# STUDY TEXT
The magnetic field generated by the electromagnet disappears when
the current ceases.
[0052] Magnets with a single magnetic field are considered dipolar
because they have two poles, a north and a south pole. The magnetic
field of a dipolar magnet may interact with the magnetic field of
other magnets to produce a repelling or an attracting force. The
magnetic field may also interact with certain attractable
materials, such as iron or steel, that are naturally attracted to
magnets.
[0053] The strength of the attracting or repelling magnetic force
is determined by the strength of the magnetic field of the magnet
and by the degree of interaction between the magnetic field and a
component that enters the field. The strength of a magnetic field
is determined by the construction of the magnet. The strength of an
electromagnetic field can be changed by changing the current that
flows through the electromagnet. The degree of interaction is
determined by the size of the magnetic surface that interacts with
the component entering the field and by the distance between the
magnet and the component entering the field. The magnetic force of
a magnet, therefore, may be changed by changing the position of the
magnet relative to another magnet or to the attractable
material.
[0054] A backing element may increase the attractive force of a
magnetic coupling. Referring now to FIGS. 11A and 11B, the magnetic
flux densities of two magnetic fields are conceptually represented
by magnetic flux lines 306a and 306b. FIG. 11A shows magnet 300
having magnetic flux lines 306a that extend from both surfaces 302,
304 connecting its north and south poles. Spaced-apart surfaces
302, 304 define the thickness of magnet 300. At points P.sub.N1 and
P.sub.S1 located at a distance D.sub.1 perpendicularly away from
surfaces 302 and 304, respectively, on centerline 310, the magnetic
field equals F gauss.
[0055] FIG. 11B shows magnet 300 coupled to backing element 308,
and having flux lines 306b that extend from surface 302 to and
through backing element 308 to surface 304 connecting its north and
south poles. At points P.sub.N2 and P.sub.S2 located at
corresponding distances D.sub.2 and D.sub.3 perpendicularly away
from surfaces 302 and 304, respectively, on centerline 310, the
magnetic field also has a value equal to F gauss. D.sub.2 is
greater than both D.sub.i and D.sub.3 meaning that the magnetic
field strength changed as a result of the addition of backing
element 308 and that backing element 308 increased the strength of
the magnetic field at point P.sub.N1 a distance D.sub.1
perpendicularly away from surface 302. A suitable backing element
may be a plate comprising steel, iron, and other non-magnetic
magnetically attractive materials. Depending on the selection of
materials and particular designs, the magnetic flux density at a
distance away from the surface of magnet 300 may be increased more
by the addition of backing element 308 than by an increase in the
thickness of magnet 300 equal to the thickness of backing element
308. Thus, a stronger attractive force may be achieved with a
smaller, less costly, corrosion resistant connector.
[0056] Exemplary embodiments of connectors having overmolded
connecting elements and backing elements are shown in FIGS. 12A,
12B, 13A, 13B and 13C. Referring now to FIGS. 12A and 12B, an
alternative faucet head 312 comprises a body 314 having an opening
322, a head connector 324 and a dispensing portion 318. Head
connector 324 is explained in detail with reference to FIGS. 13A
and 13B. Body 314 includes lever 316 adapted to activate waterflow
valve 320 to dispense water. Head connector 324 couples to water
dispensing portion 318 by means of clips 325. FIG. 13B is a partial
cross-sectional view of body 314 showing head connector 324
positioned on dispensing portion 318 and having surface 330
protruding through opening 322.

# EXERCISE DATA
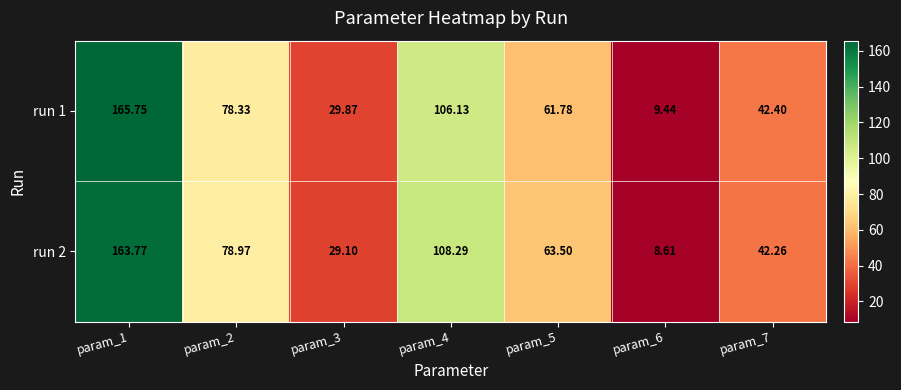

Rank the series by their maximum value, from highest to lowest.

run 1, run 2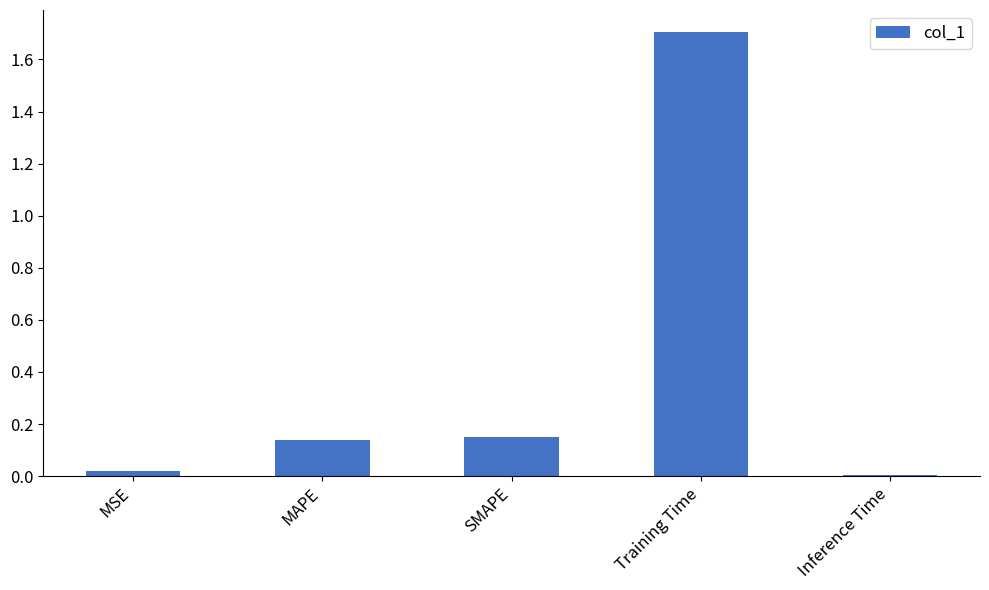

True or false: the data shows 0.0 at Inference Time.

True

# ASSIGNED TASK
Copy the stretch of the magnet passage from "[0054] A backing" through "equals F gauss.", swapping "magnetic coupling" for "magnetic connection". The listing has no connection to the magnet passage.

# WRITTEN ANSWER
[0054] A backing element may increase the attractive force of a
magnetic connection. Referring now to FIGS. 11A and 11B, the magnetic
flux densities of two magnetic fields are conceptually represented
by magnetic flux lines 306a and 306b. FIG. 11A shows magnet 300
having magnetic flux lines 306a that extend from both surfaces 302,
304 connecting its north and south poles. Spaced-apart surfaces
302, 304 define the thickness of magnet 300. At points P.sub.N1 and
P.sub.S1 located at a distance D.sub.1 perpendicularly away from
surfaces 302 and 304, respectively, on centerline 310, the magnetic
field equals F gauss.